C’est connu de tous les Bamakois : la pièce de 250 FCFA est refusée par les apprentis des Sotrama et certains commerçants détaillants. Un si triste constat qui est à l’origine de fréquentes polémiques entres passagers et transporteurs ou entre commerçants et clients, au niveau des gares routières, marchés et des quartiers de Bamako. Témoignages de certains Maliens sur ce phénomène au sujet duquel c’est le silence radio du côté des autorités publiques et monétaires.

Amy, étudiante, accuse surtout les transporteurs et les commerçants. « Quand on remet une pièce de 250 FCFA à un transporteur ou un commerçant, il le refuse immédiatement. Or, ce n’est pas nous qui fabriquons ces pièces d’argent. L’argent est un moyen d’échanges, malheureusement les transporteurs et les commerçants ne l’entendent pas de cette oreille ».

Quant aux transporteurs, certains acceptent les accusations. Mamadou, un chauffeur de Sotrama sur la route de Yirimadjo déclare: « Si nous acceptons les pièces de 250 FCFA, nous allons perdre au bout du compte, parce que les clients ne les accepteront pas et elles vont rester entre la main. Alors pourquoi les prendre ?».
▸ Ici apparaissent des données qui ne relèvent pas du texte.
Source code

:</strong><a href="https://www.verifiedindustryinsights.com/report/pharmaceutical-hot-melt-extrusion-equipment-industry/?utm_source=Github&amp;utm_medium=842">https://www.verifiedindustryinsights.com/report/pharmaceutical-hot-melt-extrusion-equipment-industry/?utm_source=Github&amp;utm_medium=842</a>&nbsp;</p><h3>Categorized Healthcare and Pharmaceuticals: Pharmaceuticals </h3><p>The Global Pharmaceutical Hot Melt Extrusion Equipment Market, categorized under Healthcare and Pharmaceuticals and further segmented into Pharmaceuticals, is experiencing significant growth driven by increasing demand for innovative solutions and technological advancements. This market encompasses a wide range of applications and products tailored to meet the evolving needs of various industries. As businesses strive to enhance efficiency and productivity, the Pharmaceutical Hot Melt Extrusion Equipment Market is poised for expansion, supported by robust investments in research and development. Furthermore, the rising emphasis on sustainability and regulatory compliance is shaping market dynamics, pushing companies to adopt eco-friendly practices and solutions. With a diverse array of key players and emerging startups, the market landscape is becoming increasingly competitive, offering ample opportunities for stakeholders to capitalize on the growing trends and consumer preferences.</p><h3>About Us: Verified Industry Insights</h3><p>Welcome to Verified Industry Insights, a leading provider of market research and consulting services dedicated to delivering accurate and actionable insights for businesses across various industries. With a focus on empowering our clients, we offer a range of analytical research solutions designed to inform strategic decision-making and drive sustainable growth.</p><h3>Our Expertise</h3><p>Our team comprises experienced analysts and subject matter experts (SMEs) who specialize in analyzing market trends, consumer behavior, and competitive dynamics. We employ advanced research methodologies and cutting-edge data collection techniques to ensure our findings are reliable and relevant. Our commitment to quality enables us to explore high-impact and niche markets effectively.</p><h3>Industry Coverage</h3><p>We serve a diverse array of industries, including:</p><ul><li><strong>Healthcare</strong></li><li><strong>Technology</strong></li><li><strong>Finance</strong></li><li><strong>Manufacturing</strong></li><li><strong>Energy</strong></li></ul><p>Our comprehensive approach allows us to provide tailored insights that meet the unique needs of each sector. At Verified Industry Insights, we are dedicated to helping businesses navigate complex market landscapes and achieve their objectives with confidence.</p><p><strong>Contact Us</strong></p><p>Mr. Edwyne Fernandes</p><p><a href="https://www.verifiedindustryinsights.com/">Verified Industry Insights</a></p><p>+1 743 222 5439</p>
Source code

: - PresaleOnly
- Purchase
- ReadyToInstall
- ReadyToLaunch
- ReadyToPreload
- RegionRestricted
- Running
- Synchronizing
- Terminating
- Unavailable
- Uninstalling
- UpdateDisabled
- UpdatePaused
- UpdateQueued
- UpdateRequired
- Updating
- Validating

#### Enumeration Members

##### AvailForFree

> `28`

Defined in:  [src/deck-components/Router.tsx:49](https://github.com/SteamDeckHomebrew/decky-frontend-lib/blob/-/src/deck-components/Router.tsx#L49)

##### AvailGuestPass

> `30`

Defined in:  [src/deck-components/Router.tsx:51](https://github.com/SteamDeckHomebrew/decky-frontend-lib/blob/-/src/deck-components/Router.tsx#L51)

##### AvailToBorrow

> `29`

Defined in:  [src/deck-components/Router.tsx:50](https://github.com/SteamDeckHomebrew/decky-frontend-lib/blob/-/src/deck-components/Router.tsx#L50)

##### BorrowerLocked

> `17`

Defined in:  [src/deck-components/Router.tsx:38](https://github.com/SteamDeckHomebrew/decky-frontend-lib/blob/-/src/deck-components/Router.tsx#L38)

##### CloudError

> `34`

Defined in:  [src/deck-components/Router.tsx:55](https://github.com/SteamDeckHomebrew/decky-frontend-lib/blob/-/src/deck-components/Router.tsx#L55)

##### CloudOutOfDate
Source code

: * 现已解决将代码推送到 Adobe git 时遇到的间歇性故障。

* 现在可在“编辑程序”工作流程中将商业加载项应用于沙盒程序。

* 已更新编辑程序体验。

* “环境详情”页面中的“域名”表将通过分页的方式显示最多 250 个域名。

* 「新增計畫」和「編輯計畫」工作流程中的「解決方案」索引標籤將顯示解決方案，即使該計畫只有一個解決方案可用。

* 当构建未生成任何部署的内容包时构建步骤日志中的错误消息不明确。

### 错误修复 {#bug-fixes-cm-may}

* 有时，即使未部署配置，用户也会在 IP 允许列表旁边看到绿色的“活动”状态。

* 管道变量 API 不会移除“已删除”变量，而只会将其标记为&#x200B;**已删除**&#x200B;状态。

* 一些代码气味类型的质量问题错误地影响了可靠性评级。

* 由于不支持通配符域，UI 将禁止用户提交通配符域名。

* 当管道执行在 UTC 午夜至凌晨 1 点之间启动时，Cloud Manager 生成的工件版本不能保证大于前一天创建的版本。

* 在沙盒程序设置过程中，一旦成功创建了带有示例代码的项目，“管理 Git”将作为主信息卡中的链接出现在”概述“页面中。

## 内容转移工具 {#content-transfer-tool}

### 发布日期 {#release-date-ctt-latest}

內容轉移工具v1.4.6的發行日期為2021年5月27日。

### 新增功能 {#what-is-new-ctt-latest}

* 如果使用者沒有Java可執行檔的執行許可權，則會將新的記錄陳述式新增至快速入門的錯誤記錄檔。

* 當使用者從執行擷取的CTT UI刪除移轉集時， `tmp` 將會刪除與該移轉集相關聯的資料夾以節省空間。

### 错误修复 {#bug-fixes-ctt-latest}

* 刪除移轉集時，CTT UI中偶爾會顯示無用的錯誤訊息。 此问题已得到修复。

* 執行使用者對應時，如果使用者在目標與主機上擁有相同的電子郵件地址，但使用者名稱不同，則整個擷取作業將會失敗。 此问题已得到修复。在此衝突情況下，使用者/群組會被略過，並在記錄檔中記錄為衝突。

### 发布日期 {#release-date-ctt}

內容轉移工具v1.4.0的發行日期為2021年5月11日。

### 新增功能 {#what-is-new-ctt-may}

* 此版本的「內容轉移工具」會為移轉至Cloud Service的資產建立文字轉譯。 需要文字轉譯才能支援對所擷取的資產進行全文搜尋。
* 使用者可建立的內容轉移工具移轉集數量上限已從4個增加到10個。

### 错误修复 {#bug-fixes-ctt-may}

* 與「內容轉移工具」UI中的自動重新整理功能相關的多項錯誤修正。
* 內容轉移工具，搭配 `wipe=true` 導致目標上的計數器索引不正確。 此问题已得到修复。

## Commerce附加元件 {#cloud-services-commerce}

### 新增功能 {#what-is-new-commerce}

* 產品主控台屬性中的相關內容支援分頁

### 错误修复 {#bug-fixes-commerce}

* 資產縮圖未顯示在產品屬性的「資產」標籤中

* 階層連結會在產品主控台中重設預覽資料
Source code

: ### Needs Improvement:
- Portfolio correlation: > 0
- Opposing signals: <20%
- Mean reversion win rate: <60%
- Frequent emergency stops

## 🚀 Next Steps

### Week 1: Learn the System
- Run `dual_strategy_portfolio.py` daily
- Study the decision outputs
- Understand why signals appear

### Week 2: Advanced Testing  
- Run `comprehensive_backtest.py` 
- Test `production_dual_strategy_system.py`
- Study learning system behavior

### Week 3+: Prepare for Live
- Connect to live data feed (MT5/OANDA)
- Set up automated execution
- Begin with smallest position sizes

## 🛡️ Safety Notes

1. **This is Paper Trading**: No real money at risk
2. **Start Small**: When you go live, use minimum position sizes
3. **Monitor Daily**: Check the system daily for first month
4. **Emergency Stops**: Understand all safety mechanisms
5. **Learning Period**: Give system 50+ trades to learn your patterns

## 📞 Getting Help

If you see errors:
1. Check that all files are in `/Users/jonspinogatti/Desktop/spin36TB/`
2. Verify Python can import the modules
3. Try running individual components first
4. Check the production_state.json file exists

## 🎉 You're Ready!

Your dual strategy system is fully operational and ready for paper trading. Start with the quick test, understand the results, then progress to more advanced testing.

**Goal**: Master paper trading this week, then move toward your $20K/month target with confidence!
Pour Moussa, commerçant, la pièce n’étant pas interdite au Mali. Vu tout ce problème qui existe autour, l’Etat doit la supprimer. Cela permettrait de régler le problème une bonne fois pour toute.

Kadia, vendeuse ambulante de bissap, pense que le problème est dû au fait que la plupart des pièces de 250 FCFA sont limées en sorte qu’on ne voit pas bien les numéros et les écritures.

« Si tu les prends, tu risques de les garder pour toi, puisque que tu n’auras pas de preneur », dira-t-elle.

D’autres, par contre, le rejettent pour son odeur. Ils disent que c’est un vieux métal et préfèrent surtout les billets au métal, précise Oumou, commerçante au marché de Yirimadio.

Quant à Drissa, étudiant, il dira qu’il y a des personnes qui refusent la pièce de 250 FCFA sans raisons valables. Pour lui, il faut informer le ministère des Finances. Car il incombe aux services financiers non seulement de recenser le nombre actuel des pièces de 250 FCFA en circulation pour les remplacer et ou prendre une décision favorable à la majorité.

En tout cas, aucune décision émanant de la plus haute institution financière de la sous-région Ouest africaine n’interdit l’utilisation de ladite pièce, et pourtant elle est systématiquement refusée au cours des échanges financiers. Et entre temps, transporteurs, commerçants et usagers, se rejettent la faute.